The Canadian International Pharmacy Association disputes Glaxo's assertion that U.S. customers face potential hazards by buying from Canadian pharmacies.

"Our members across Canada are all licensed pharmacists that adhere to all of the appropriate standards imposed by their respective regulators," said Andy Troszok, the association's vice president for standards.

Twenty-one members of Congress wrote to Glaxo's Chief Executive Officer Jean-Pierre Garnier, urging him to reconsider the decision, warning it would "severely hurt" many senior citizens and even cause some to die prematurely because they can't afford medications.

Boycotts of Glaxo products have been organized by senior citizens' groups in several states and by the largest U.S. AIDS organization, the AIDS Healthcare Foundation. The AIDS group calls Glaxo's decision "unconscionable, greedy and heartless" because it could deny life-saving AIDS medications to low-income people.

According to documents leaked to the New York Times this spring, the U.S. drug lobby group PhRMA has budgeted an extra $450,000 to attack the legitimacy of the online drug industry, which is centered in Manitoba.

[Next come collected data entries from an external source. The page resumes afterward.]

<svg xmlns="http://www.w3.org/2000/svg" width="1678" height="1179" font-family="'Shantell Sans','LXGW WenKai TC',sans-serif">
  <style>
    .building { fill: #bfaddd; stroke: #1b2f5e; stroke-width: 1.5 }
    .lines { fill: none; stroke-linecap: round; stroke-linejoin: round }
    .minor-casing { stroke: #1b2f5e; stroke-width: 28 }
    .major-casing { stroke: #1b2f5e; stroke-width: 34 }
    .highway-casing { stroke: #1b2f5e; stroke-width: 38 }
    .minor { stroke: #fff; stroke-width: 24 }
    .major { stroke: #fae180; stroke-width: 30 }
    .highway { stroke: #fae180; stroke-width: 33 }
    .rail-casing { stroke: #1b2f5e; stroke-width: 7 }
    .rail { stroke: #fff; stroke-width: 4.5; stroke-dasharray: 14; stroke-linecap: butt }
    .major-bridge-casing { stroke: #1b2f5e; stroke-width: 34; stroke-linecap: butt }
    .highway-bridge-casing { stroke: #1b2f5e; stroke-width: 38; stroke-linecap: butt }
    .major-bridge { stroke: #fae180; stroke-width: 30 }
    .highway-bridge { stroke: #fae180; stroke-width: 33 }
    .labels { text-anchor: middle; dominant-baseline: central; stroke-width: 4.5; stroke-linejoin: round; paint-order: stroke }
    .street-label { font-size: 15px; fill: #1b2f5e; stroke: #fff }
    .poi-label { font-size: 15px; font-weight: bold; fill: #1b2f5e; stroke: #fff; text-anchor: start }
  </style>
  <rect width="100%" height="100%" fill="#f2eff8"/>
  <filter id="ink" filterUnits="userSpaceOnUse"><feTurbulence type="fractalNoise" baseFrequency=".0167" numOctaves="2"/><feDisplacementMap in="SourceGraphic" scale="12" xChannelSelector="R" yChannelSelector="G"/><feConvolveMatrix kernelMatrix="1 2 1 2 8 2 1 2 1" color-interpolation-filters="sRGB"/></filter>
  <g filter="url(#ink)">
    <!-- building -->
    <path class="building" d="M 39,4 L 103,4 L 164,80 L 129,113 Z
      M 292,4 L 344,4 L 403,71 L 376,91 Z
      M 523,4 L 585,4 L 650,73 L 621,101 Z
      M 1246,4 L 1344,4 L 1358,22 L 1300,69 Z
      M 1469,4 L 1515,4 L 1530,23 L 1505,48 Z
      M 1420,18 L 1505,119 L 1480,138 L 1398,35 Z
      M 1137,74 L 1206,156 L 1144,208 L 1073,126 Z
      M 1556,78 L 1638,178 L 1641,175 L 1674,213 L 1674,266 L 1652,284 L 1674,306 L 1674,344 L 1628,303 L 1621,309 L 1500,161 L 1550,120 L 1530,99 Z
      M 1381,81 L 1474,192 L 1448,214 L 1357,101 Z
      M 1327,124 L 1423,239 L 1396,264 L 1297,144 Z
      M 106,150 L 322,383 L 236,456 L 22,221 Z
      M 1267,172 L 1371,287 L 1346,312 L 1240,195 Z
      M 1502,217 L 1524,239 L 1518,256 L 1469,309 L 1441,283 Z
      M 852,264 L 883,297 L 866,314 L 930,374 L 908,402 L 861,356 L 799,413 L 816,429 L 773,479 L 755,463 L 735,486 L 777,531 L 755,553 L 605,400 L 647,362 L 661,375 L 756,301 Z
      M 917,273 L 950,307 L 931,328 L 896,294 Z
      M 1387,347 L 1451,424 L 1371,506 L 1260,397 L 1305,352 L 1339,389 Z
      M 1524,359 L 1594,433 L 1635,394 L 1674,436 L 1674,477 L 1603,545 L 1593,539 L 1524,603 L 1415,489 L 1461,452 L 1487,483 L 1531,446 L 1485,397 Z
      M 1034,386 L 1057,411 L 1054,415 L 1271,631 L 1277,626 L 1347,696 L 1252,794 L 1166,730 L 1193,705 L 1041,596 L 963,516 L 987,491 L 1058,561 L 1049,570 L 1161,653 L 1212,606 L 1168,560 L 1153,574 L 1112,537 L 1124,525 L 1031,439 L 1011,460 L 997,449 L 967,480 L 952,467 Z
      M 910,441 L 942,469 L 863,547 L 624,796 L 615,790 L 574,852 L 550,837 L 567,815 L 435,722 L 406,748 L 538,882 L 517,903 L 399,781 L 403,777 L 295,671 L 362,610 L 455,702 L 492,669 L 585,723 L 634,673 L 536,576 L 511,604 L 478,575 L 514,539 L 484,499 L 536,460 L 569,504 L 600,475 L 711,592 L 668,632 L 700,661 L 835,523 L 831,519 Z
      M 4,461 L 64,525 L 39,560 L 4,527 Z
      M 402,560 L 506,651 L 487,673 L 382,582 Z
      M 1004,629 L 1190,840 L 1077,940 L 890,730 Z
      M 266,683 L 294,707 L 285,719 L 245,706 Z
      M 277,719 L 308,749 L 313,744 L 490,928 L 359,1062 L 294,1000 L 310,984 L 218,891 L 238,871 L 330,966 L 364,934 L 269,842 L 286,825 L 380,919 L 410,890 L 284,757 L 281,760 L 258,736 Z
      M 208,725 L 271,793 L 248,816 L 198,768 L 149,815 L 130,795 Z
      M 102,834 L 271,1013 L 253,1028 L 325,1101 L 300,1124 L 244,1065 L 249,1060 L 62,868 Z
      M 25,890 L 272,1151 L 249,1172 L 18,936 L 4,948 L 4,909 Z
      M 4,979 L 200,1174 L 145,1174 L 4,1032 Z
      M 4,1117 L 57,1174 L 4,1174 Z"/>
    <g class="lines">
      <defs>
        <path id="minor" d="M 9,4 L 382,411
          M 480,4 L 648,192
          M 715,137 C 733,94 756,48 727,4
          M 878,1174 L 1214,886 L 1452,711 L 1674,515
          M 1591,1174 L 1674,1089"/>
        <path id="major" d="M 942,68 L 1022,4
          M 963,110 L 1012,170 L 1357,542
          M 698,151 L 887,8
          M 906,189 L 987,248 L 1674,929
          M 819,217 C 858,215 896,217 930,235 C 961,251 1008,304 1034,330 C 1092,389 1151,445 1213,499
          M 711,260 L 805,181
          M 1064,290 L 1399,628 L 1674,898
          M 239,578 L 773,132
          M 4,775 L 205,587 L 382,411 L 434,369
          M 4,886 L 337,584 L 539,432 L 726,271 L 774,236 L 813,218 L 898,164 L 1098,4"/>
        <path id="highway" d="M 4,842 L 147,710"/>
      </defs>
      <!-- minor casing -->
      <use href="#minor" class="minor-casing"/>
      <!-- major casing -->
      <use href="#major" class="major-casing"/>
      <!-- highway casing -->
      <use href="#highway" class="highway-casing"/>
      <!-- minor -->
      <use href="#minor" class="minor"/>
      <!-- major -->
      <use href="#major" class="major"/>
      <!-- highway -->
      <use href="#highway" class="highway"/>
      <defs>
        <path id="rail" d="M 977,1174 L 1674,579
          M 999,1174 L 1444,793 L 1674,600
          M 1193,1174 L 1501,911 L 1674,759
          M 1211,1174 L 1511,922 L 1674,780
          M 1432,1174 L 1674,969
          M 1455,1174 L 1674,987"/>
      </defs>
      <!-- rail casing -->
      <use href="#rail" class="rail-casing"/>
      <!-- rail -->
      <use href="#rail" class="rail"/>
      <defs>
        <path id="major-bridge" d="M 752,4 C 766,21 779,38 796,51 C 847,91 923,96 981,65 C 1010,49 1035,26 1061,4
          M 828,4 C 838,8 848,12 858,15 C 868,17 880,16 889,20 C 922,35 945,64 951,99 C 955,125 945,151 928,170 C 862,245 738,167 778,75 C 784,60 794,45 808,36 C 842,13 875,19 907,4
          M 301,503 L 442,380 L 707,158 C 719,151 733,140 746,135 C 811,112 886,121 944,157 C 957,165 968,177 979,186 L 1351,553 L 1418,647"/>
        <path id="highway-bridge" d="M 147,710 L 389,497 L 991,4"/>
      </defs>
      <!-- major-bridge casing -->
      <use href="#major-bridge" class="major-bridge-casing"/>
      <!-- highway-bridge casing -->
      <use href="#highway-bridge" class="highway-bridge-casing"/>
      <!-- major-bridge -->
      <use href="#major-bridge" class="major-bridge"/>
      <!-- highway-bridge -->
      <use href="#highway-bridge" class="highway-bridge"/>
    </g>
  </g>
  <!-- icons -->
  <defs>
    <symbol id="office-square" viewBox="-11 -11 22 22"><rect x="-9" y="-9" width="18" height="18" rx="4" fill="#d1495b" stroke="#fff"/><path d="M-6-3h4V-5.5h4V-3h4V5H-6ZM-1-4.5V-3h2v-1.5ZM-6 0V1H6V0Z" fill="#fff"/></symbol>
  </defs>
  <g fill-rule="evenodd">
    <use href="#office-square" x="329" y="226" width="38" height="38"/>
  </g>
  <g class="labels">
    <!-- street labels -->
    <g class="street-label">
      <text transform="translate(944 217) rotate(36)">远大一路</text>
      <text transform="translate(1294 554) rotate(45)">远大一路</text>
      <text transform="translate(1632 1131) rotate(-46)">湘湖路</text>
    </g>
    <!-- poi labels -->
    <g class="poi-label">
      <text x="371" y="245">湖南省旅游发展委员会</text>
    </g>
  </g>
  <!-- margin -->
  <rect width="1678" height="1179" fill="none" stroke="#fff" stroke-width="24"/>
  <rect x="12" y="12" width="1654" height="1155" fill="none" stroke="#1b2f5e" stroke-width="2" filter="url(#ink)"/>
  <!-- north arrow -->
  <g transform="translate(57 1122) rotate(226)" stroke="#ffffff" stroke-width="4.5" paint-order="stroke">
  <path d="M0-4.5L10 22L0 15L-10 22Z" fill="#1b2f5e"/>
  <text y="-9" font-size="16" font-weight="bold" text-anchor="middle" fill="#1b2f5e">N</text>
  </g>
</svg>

The association wants the Canadian government to drop its caps on drug prices that keep drug costs here lower than those in the U.S.

"We believe price controls are bad for patients because it takes away innovation," said Mark Grayson, PhRMA's senior director of public affairs. "The Canadian system couldn't exist without the United States and we're trying to ensure that there is some burden-sharing with the Canadian consumer to enjoy the fruits of the medicines they are using."

In their Feb. 4 letter to Glaxo, 21 members of Congress -- including Rep. Pete Stark of California, the leading Democrat on the House Ways and Means subcommittee overseeing health care issues -- urged Glaxo to reconsider its decision.

"America's seniors are already struggling to afford the costs of the life-saving drugs their physicians prescribe them," the letter reads. "Some are forced to choose between food, heat and medicine. Others are forced to ignore their physicians advice and simply not take the medication at all."

AARP, while not directly criticizing Glaxo, said the dispute illustrates the need for more affordable prescription drugs as well as congressional action.

"What this is really showing us is the extreme hardship of people on this side of the border to afford the medications they need," said Steve Hahn, an AARP spokesman. "And it speaks volumes of the need for the Medicare prescription drug benefit."